For this task, output every entry below exactly and omit the pictures.
═══ Source information ═══
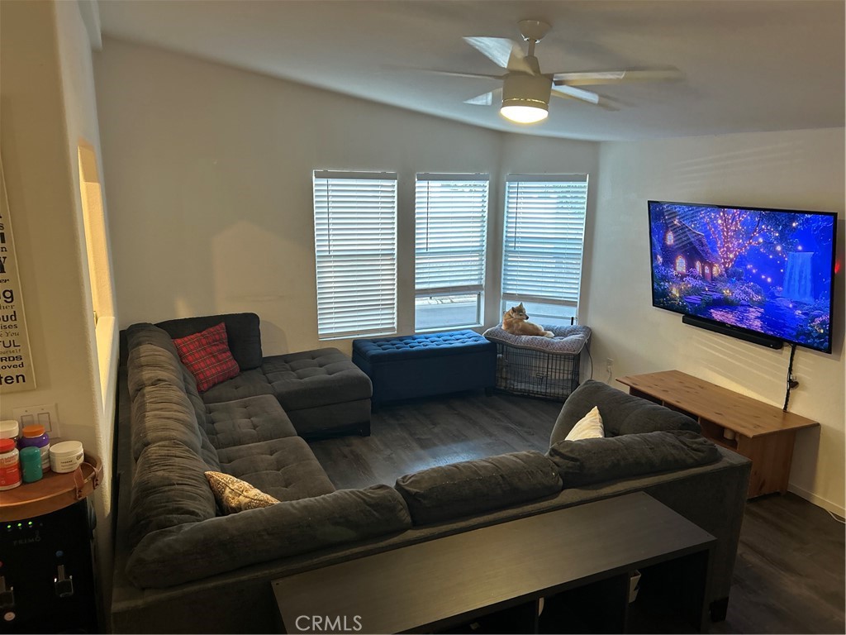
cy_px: 318
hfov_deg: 67.3
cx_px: 423
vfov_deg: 53.1
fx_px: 635
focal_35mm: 26
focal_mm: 5.7
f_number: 1.5
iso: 160
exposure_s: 1/60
═══
Exercise output:
cy_px: 318
hfov_deg: 67.3
cx_px: 423
vfov_deg: 53.1
fx_px: 635
focal_35mm: 26
focal_mm: 5.7
f_number: 1.5
iso: 160
exposure_s: 1/60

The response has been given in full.